- **Work task 1**
Substitute "the base game" for "Mystic Vale" in the passage of the text about the Mystic Vale expansion that opens with the words "I wonder if" and closes with "in the expansion.". Give that passage again with the change made.
____ Extract provided
Edge of Darkness the teased game in the rule book.


The next expansion, they could of come up with a better name.

I wonder if this is an experiment, I think that because in the rule book, in the back, is an advert for another game in the system called, Edge of Darkness, but there is no other information about it on the interweb. So… did they make this before or after to put out in the testing ground to see if this is the new mechanic everyone is waiting for?

One thing I do know is there is an expansion for Mystic Vale coming out this month (October). This stinks a little to me, as they (the publisher) seem to have removed part of the original game to have as an expansion for money gain. As I have read, this expansion is just more improvements and vales and adds one small element to the game. But, never the less I will probably get it, in the slim hope, it turns an ok game into a good game. If that happens then I know they have definitely removed part of the game to use in the expansion.
________
____ Material shown
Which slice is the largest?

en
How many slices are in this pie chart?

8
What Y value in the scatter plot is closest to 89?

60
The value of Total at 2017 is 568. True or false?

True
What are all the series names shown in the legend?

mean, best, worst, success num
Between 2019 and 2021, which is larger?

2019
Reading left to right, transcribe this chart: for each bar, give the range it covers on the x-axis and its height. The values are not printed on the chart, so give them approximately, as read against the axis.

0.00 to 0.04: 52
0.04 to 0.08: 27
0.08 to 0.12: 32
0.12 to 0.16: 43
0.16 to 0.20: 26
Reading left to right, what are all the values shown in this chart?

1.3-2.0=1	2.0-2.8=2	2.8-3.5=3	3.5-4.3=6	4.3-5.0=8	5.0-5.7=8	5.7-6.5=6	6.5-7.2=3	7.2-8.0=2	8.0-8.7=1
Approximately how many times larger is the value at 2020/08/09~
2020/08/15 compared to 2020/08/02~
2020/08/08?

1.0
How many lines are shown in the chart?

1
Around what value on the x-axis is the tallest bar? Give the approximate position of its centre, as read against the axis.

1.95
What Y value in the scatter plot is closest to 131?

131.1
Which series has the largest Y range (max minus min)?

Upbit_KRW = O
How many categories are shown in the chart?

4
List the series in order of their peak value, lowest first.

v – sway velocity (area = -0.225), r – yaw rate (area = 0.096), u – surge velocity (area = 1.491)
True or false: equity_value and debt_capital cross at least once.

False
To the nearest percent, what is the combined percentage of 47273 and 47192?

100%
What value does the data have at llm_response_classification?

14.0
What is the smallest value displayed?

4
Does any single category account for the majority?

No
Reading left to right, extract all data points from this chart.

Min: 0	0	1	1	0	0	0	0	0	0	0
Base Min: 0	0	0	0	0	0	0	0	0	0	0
________
- **Work task 2**
Render the records from the line containing "Upbit_KRW = O" through the end of the records, both ends included, as a Markdown table with the columns Row and Record line, leaving out blank lines.

- **Task answer 1**
I wonder if this is an experiment, I think that because in the rule book, in the back, is an advert for another game in the system called, Edge of Darkness, but there is no other information about it on the interweb. So… did they make this before or after to put out in the testing ground to see if this is the new mechanic everyone is waiting for?

One thing I do know is there is an expansion for the base game coming out this month (October). This stinks a little to me, as they (the publisher) seem to have removed part of the original game to have as an expansion for money gain. As I have read, this expansion is just more improvements and vales and adds one small element to the game. But, never the less I will probably get it, in the slim hope, it turns an ok game into a good game. If that happens then I know they have definitely removed part of the game to use in the expansion.

- **Task answer 2**
| Row | Record line |
|---|---|
| 1 | Upbit_KRW = O |
| 2 | How many categories are shown in the chart? |
| 3 | 4 |
| 4 | List the series in order of their peak value, lowest first. |
| 5 | v – sway velocity (area = -0.225), r – yaw rate (area = 0.096), u – surge velocity (area = 1.491) |
| 6 | True or false: equity_value and debt_capital cross at least once. |
| 7 | False |
| 8 | To the nearest percent, what is the combined percentage of 47273 and 47192? |
| 9 | 100% |
| 10 | What value does the data have at llm_response_classification? |
| 11 | 14.0 |
| 12 | What is the smallest value displayed? |
| 13 | 4 |
| 14 | Does any single category account for the majority? |
| 15 | No |
| 16 | Reading left to right, extract all data points from this chart. |
| 17 | Min: 0	0	1	1	0	0	0	0	0	0	0 |
| 18 | Base Min: 0	0	0	0	0	0	0	0	0	0	0 |